▸ Given problem
Please pick out every line in the listing below that contains the string "color", and copy each one. Case counts.

▸ Records for this task
--*--

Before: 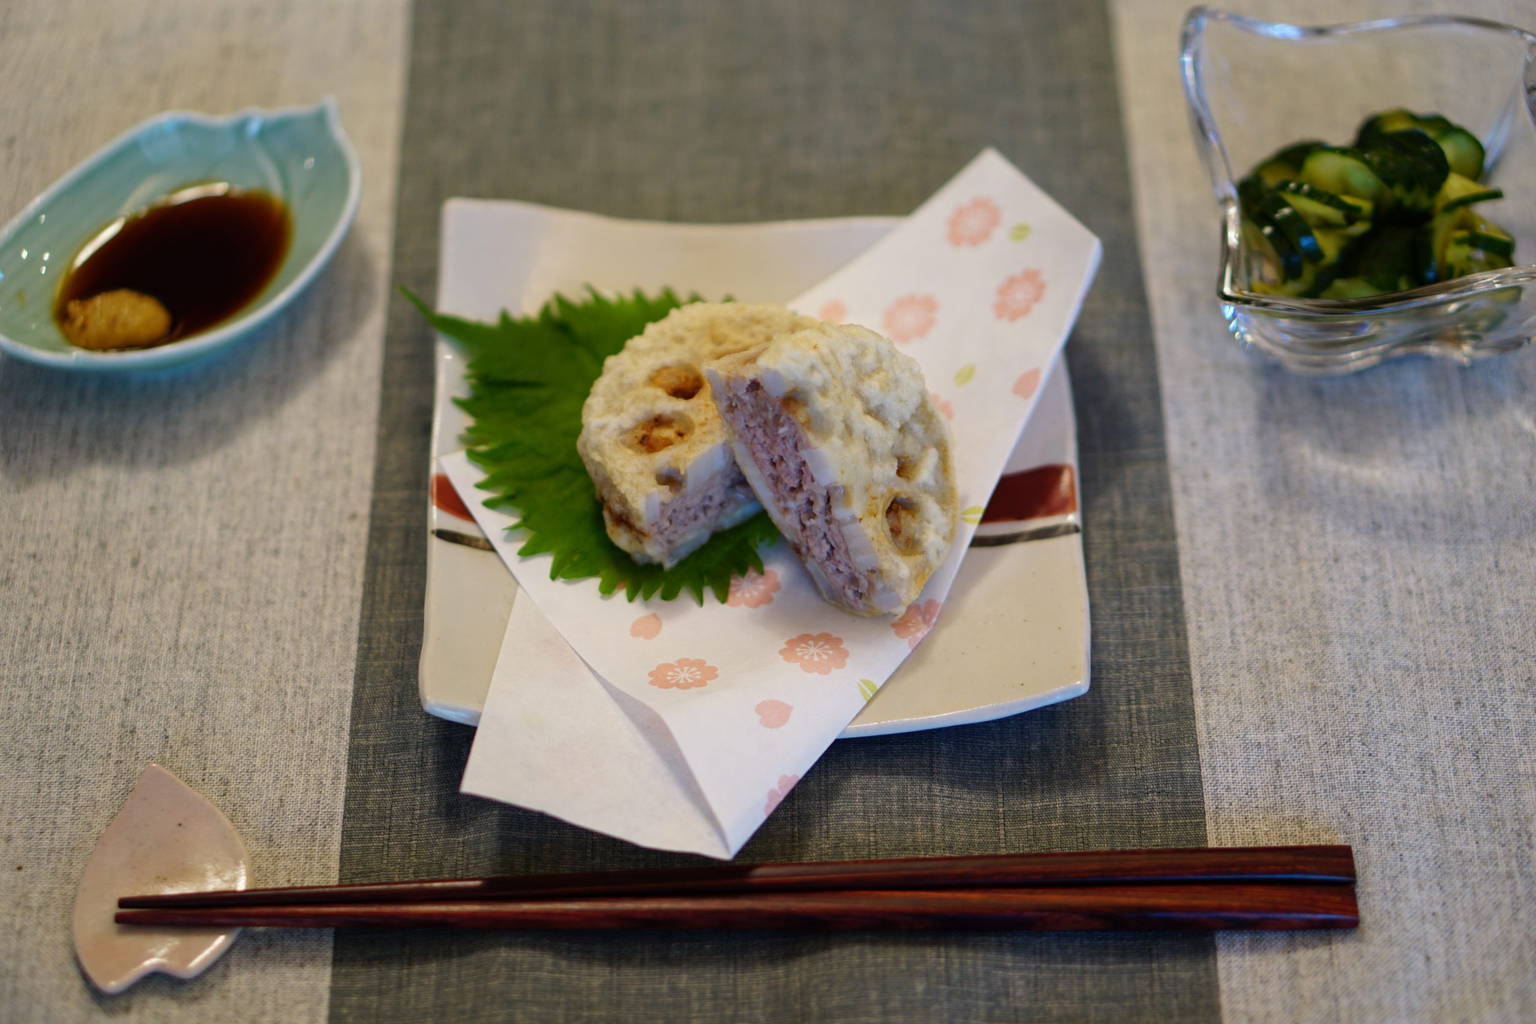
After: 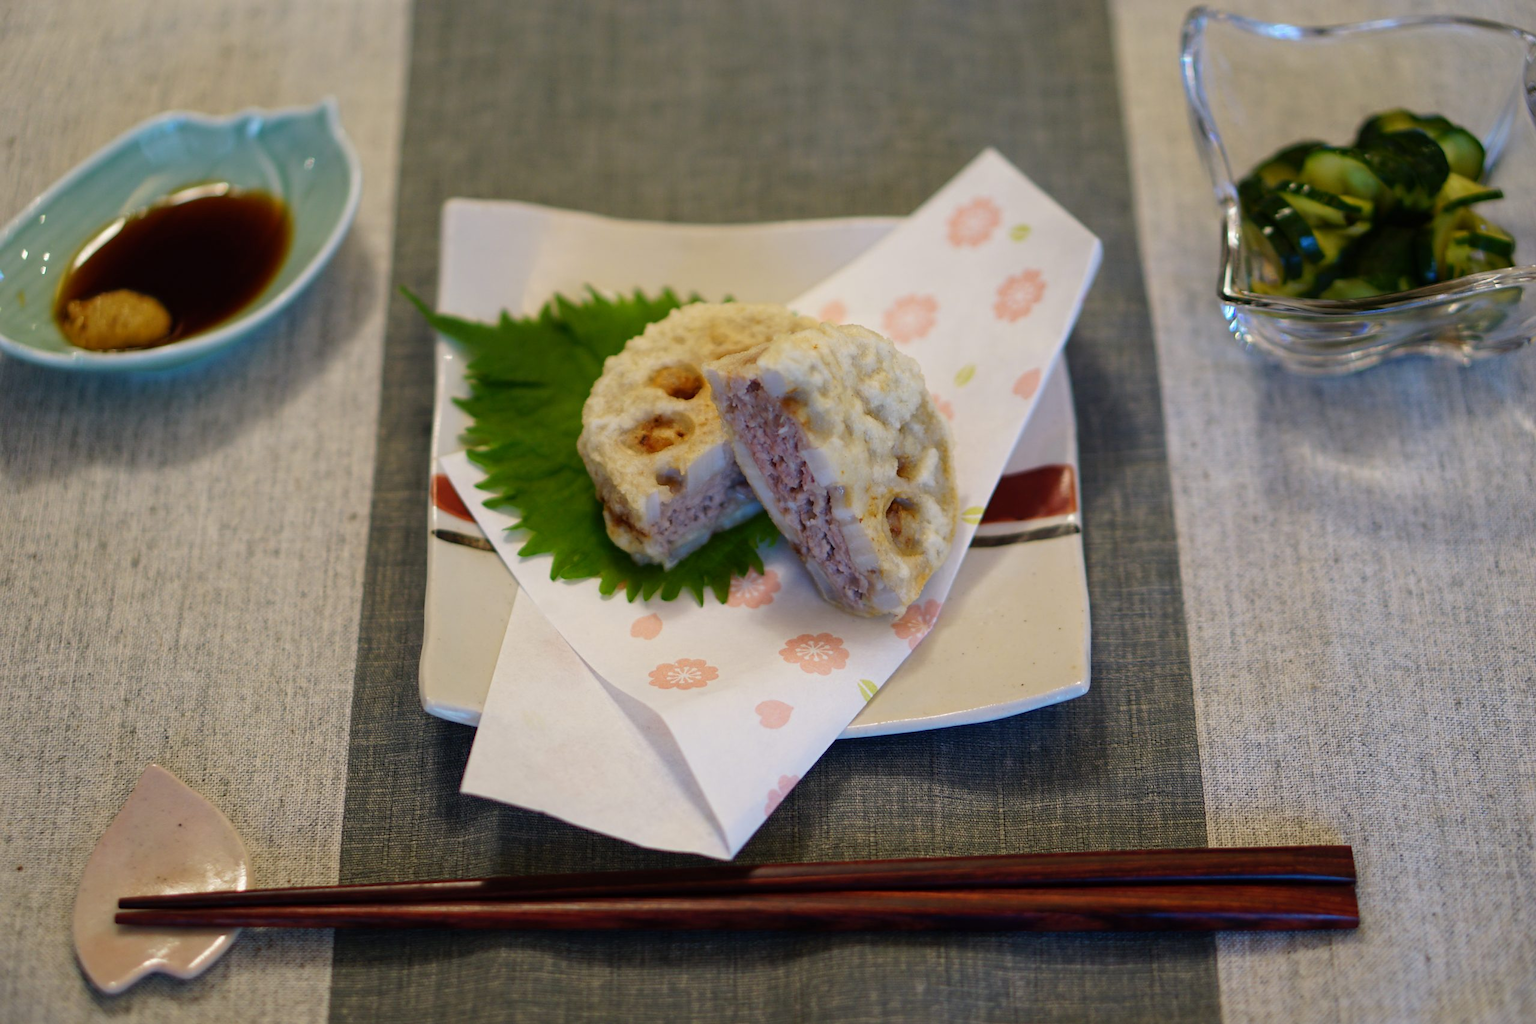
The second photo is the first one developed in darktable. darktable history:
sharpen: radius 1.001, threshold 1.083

--*--

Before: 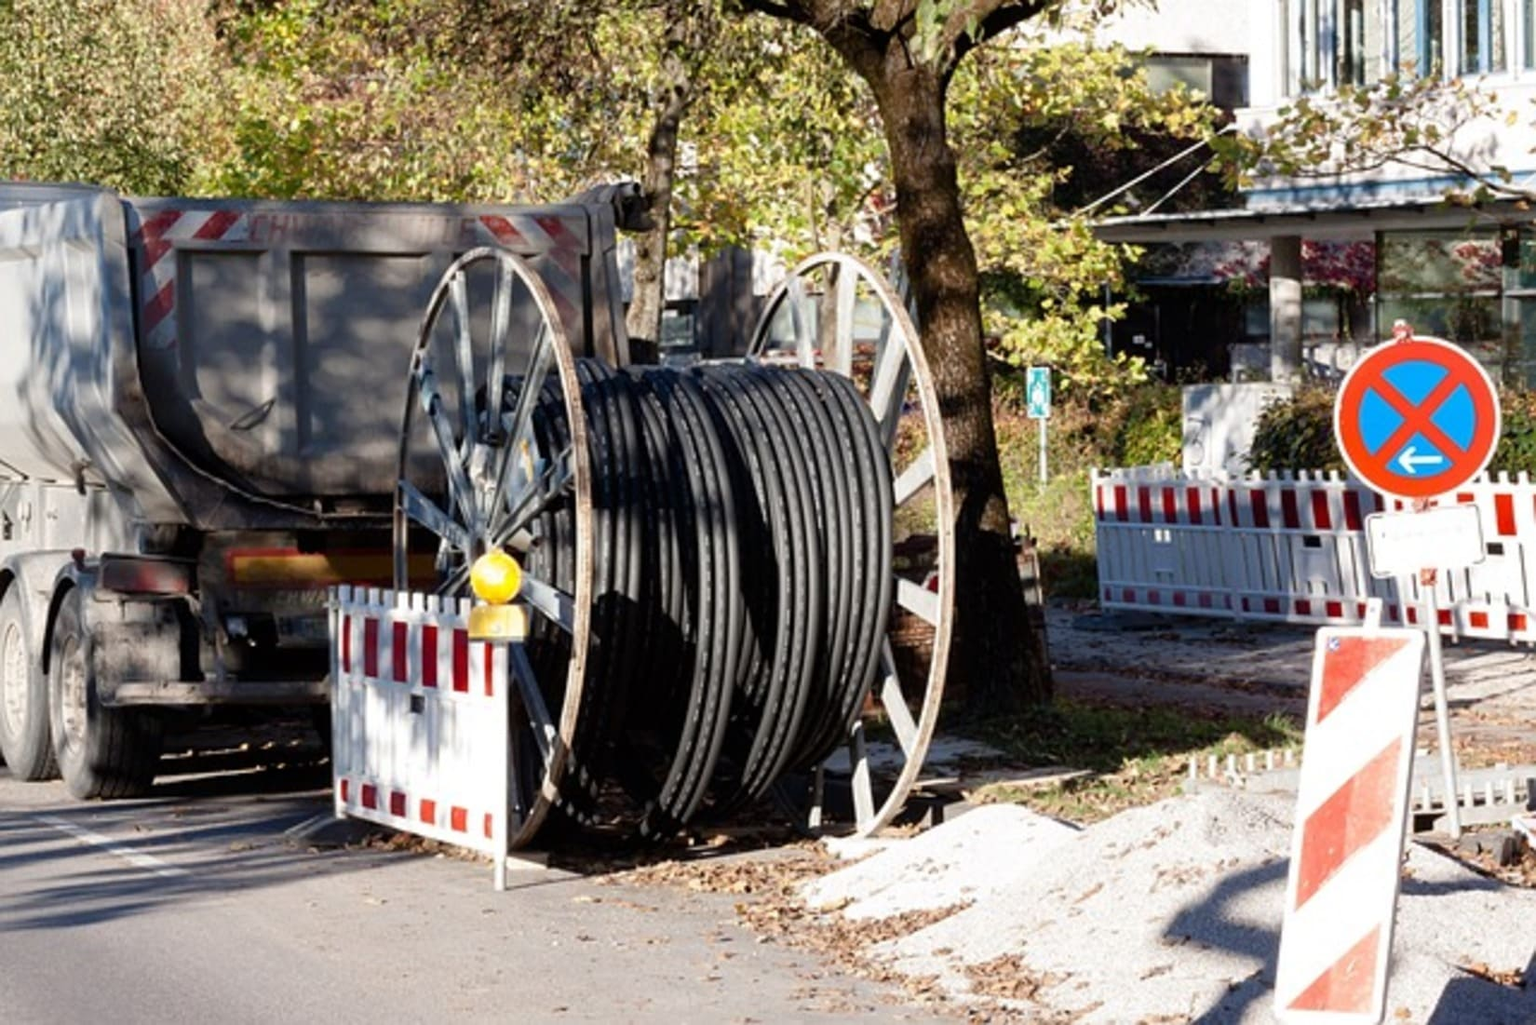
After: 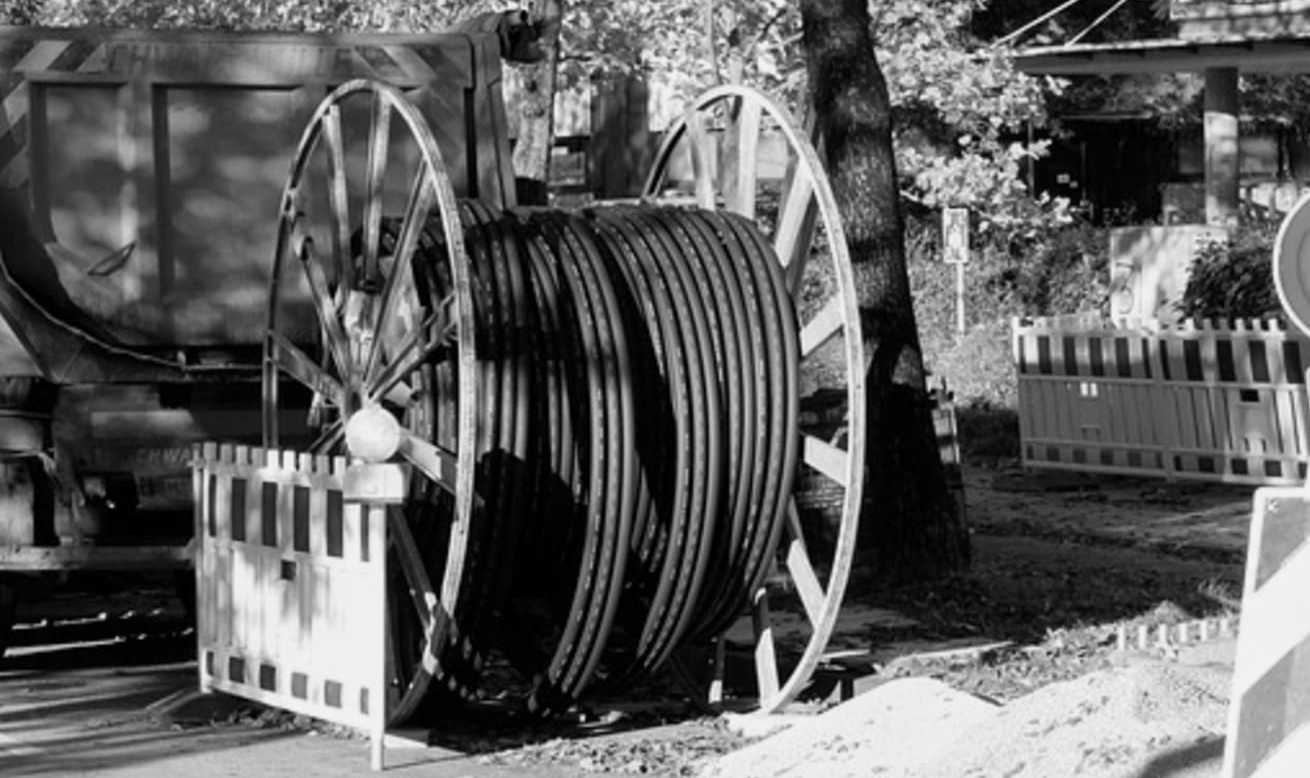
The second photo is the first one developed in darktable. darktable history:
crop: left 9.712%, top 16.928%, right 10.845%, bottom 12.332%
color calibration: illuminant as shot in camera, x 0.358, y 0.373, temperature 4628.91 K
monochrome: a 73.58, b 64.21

--*--

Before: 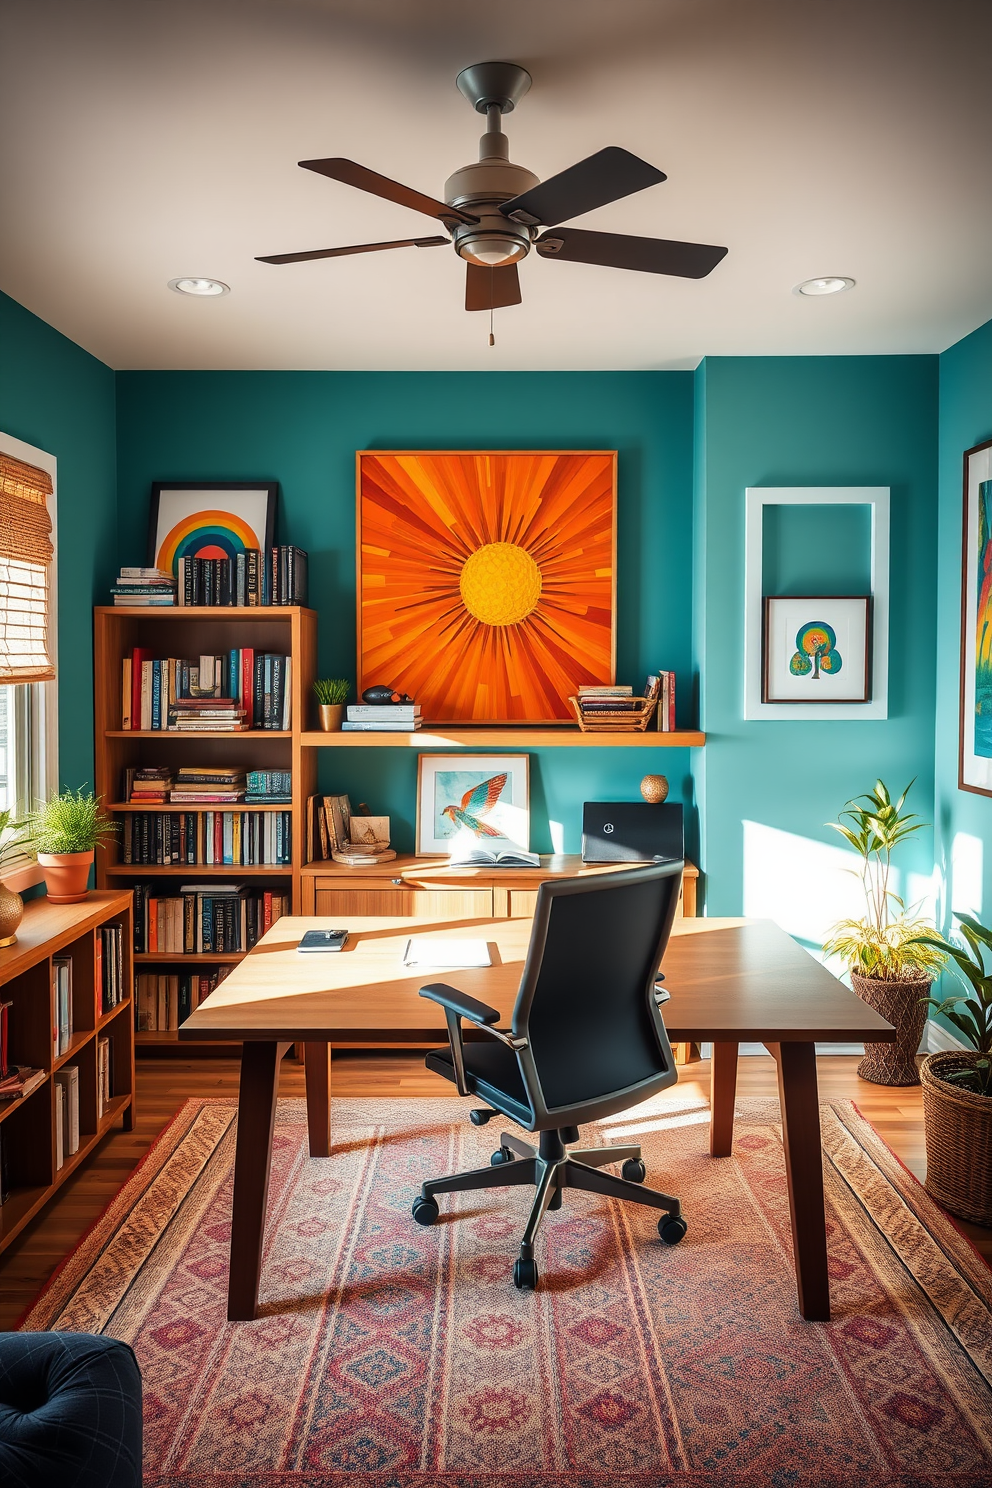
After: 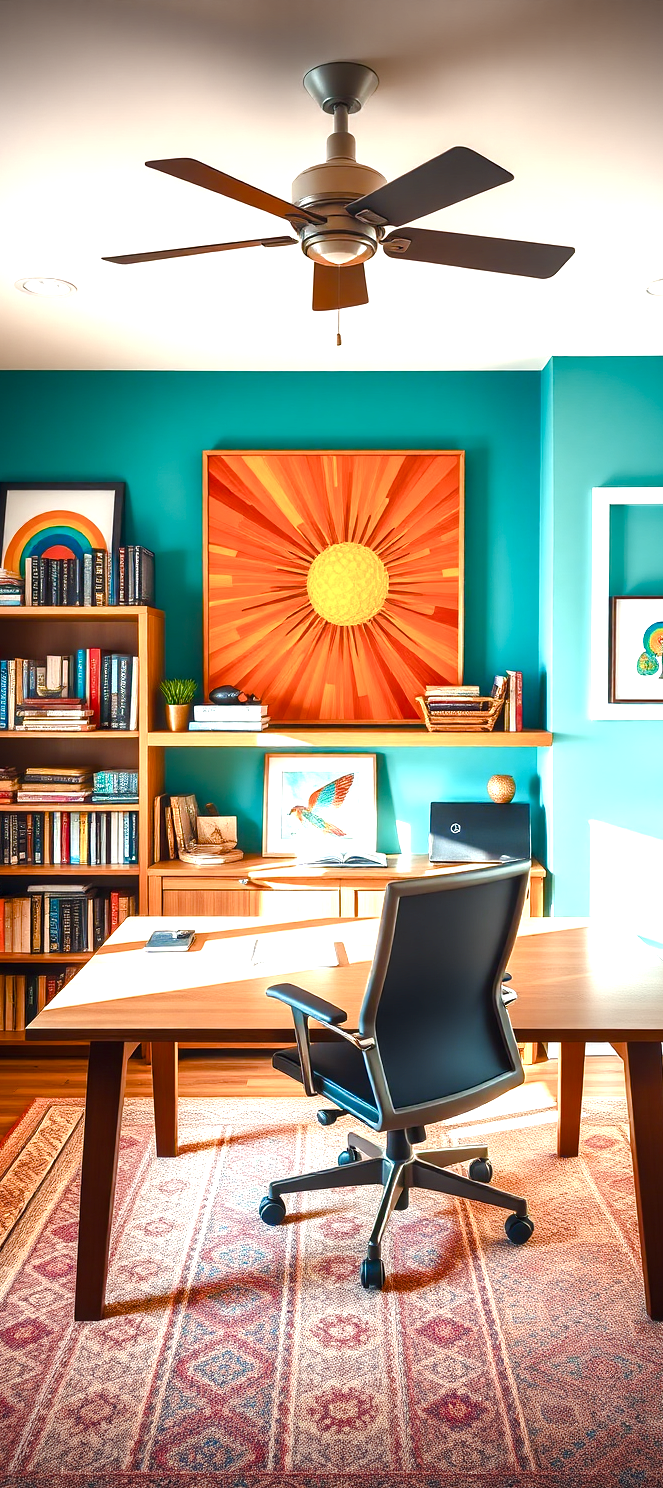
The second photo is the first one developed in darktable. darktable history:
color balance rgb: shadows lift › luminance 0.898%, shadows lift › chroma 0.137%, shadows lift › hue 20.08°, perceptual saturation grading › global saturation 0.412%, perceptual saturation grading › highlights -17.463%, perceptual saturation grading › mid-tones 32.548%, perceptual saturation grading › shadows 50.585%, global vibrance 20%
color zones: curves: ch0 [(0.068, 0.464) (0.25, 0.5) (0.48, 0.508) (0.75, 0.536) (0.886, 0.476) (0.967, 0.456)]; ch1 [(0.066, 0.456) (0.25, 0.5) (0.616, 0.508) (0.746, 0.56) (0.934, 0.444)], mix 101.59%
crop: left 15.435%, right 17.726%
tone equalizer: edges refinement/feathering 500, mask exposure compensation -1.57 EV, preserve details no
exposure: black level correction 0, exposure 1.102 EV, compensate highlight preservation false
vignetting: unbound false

--*--

▸ Task solution
color calibration: illuminant as shot in camera, x 0.358, y 0.373, temperature 4628.91 K
color balance rgb: shadows lift › luminance 0.898%, shadows lift › chroma 0.137%, shadows lift › hue 20.08°, perceptual saturation grading › global saturation 0.412%, perceptual saturation grading › highlights -17.463%, perceptual saturation grading › mid-tones 32.548%, perceptual saturation grading › shadows 50.585%, global vibrance 20%
color zones: curves: ch0 [(0.068, 0.464) (0.25, 0.5) (0.48, 0.508) (0.75, 0.536) (0.886, 0.476) (0.967, 0.456)]; ch1 [(0.066, 0.456) (0.25, 0.5) (0.616, 0.508) (0.746, 0.56) (0.934, 0.444)], mix 101.59%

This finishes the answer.